Road freight transport contributes to 75% of the global logistics CO2 emissions. Various European initiatives are calling for a drastic cut-down of CO2 emissions in this sector [1]. This requires advanced and very expensive technological innovations; i.e. re-design of vehicle units, hybridization of powertrains and autonomous vehicle technology. One particular innovation that aims to solve this problem is multi-articulated vehicles (road-trains). They have a smaller footprint and better efficiency of transport than traditional transport vehicles like trucks. In line with the missions for Energy Transition and Sustainability [2], road-trains can have zero-emission powertrains leading to clean and sustainable urban mobility of people and goods. However, multiple articulations in a vehicle pose a problem of reversing the vehicle. Since it is extremely difficult to predict the sideways movement of the vehicle combination while reversing, no driver can master this process. This is also the problem faced by the drivers of TRENS Solar Train’s vehicle, which is a multi-articulated modular electric road vehicle.
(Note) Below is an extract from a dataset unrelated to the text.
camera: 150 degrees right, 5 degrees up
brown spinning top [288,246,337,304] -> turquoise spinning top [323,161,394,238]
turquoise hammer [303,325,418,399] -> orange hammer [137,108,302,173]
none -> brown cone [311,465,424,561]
It can be used for transporting cargo as well as passengers in tight environments, making it suitable for operation in urban areas. This project aims to develop a reverse assist system to help drivers reverse multi-articulated vehicles like the TRENS Solar Train, enabling them to maneuver backward when the need arises in its operations, safely and predictably. This will subsequently provide multi-articulated vehicle users with a sustainable and economically viable option for the transport of cargo and passengers with unrestricted maneuverability resulting in better application and adding to the innovation in sustainable road transport.